**WHAT THIS EXERCISE ASKS:**
1. List every section heading in the Spark SQL text.
2. Reproduce the part of the Spark SQL text starting at "For example, suppose" and ending at "in the query.".

**READING PASSAGE:**
********

Though the above approach is valid, since all data is on S3, you may run into S3 eventual consistency issue if you try to delete a piece of data and immediately try to recreate it in the same location. You can read more about the consistency issues in this blog.

Best Practice to Overwrite Tables

The best approach to avoid this is to overwrite the table.

DataFrame API (Scala):

dataframe.write.mode(SaveMode.Overwrite).saveAsTable('example_data')    // Managed Overwrite

dataframe.write.mode(SaveMode.Overwrite).option('path', 'YOUR_S3_PATH').saveAsTable('example_data')  // UnManaged Overwrite

In SQL you use the insert overwrite keyword to perform this. This applies to managed or unmanaged tables.

For example for an unmanaged table:

create table example_table(id string, value string) using org.apache.spark.sql.parquet options (path 'YOUR_S3_PATH')

insert overwrite table example_table select ...

Hive Partitions vs Spark SQL Partitions

Spark SQL is able to dynamically generate partitions at the file storage level to provide partition columns for tables. The following allows you to partition data that you write out.

dataframe.write.partitionBy('colName').saveAsTable('example_table')

Spark SQL does not register the partitions in the Hive metastore. Therefore, show partitions example_table will show up empty. To register the partitions, you can run the following API to generate the partitions: MSCK REPAIR TABLE 'example_table'

Partition Pruning

Hive-style partitions are useful when the table is scanned and there are pushed-down filter predicates involving the partitionBy keys. In that case, Spark will avoid reading all data that wouldn’t satisfy those predicates.

For example, suppose you have a table that is partitioned by date. A query such as SELECT max(id) FROM table WHERE date = '2010-10-10' will only read data files that are known to contain only tuples whose date value is the one specified in the query.

********

**DATA SECTION:**
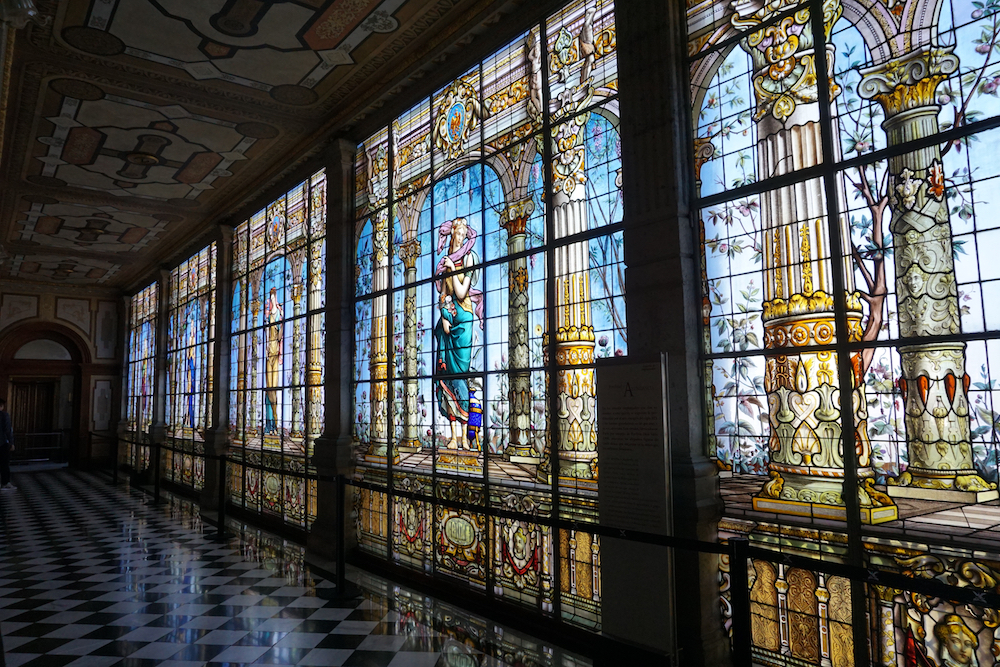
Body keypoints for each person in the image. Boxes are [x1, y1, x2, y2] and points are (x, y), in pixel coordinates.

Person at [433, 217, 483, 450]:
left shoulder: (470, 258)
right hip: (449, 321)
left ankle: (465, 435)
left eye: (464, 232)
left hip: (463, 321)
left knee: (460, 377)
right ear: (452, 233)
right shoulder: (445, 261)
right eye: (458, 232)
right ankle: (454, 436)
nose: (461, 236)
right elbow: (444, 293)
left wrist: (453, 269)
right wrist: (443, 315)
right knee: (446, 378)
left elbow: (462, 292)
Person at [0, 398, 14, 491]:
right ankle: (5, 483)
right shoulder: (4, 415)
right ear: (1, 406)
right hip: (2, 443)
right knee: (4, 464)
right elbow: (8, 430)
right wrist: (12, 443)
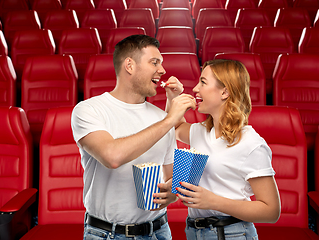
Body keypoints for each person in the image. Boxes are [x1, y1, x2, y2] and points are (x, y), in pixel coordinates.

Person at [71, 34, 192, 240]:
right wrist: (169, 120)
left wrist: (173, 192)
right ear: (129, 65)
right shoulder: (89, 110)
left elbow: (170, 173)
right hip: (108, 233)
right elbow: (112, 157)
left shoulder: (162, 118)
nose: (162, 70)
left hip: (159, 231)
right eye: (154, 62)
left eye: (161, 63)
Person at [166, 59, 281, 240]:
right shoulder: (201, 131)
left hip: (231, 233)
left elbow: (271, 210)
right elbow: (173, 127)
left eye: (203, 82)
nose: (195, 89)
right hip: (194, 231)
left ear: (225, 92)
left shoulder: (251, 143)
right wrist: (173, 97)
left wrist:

********

**SOLUTIONS TO EACH TASK:**
1.
Best Practice to Overwrite Tables
Hive Partitions vs Spark SQL Partitions
Partition Pruning

2.
For example, suppose you have a table that is partitioned by date. A query such as SELECT max(id) FROM table WHERE date = '2010-10-10' will only read data files that are known to contain only tuples whose date value is the one specified in the query.